Work instruction 1 — From the text on single-end and orphan read strategies, list every value that can be given to --single-end-strategy.
Work instruction 2 — Translate into Spanish this sentence from the text on single-end and orphan read strategies: "Buffered fragments are emitted at the end of the output."
Work instruction 3 — Write the next part of the text on single-end and orphan read strategies, continuing after its final sentence in the same style.

  • Single-end / orphan strategies via --single-end-strategy:
    • strand-aware (default) — a forward orphan and a reverse orphan at the same 5'-aligned position are not duplicates, matching Picard's fragSort.
    • picard-approx — a fragment-level table registers each end of every fully-mapped pair, so later orphans / single-end reads at those positions are marked; approximates Picard's "fragments don't beat pairs" rule in one streaming pass (order-sensitive: an orphan arriving before its pair passes through as non-dup).
    • picard-exact — an exact, order-independent implementation: orphans / single-end reads are buffered to a temporary uncompressed BAM (--tmp-dir, default $TMPDIR) and marked against a fragment table after the pair pass, so an orphan is marked regardless of stream order. Buffered fragments are emitted at the end of the output. Matches Picard's fragment dup counts and partitions, not its choice of representative read.

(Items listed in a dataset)
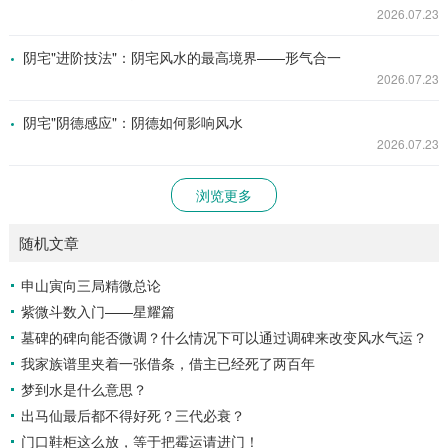
2026.07.23
阴宅"进阶技法"：阴宅风水的最高境界——形气合一
2026.07.23
阴宅"阴德感应"：阴德如何影响风水
2026.07.23
浏览更多
随机文章
申山寅向三局精微总论
紫微斗数入门——星耀篇
墓碑的碑向能否微调？什么情况下可以通过调碑来改变风水气运？
我家族谱里夹着一张借条，借主已经死了两百年
梦到水是什么意思？
出马仙最后都不得好死？三代必衰？
门口鞋柜这么放，等于把霉运请进门！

Answer box 1 —
strand-aware
picard-approx
picard-exact

Answer box 2 — Los fragmentos almacenados en búfer se emiten al final de la salida.

Answer box 3 —
    • samblaster-legacy — samblaster v0.1.23+'s leftmost-aligned, strand-dropped key (not recommended for short-read PE data).
  • --methylation-mode directional — methylation-aware marking for directional bisulfite / enzymatic libraries (WGBS, EM-seq, TAPS); off by default. Keys each pair in template order (first-of-pair → second-of-pair) rather than coordinate-canonically, keeping the two original strands (OT/OB) of a fragment distinct while genuine same-strand PCR copies still collapse. Works across pair orientations and cross-contig chimeras, and composes with --single-end-strategy, --remove-dups, and --add-mate-tags. Non-directional / PBAT libraries are out of scope (--methylation-mode pbat is rejected, not silently mis-handled).
  • Marks based on the current run only — any pre-existing FLAG_DUPLICATE bit on input is cleared before marking, matching Picard MarkDuplicates and samtools markdup (samblaster instead ORs the old and new flags). Re-running on an already-marked BAM reflects only the current pass.
  • SAM and BAM input, auto-detected from the first byte. Output is always BAM; -o / --output must be - (stdout) or end in .bam (any other extension is rejected at startup).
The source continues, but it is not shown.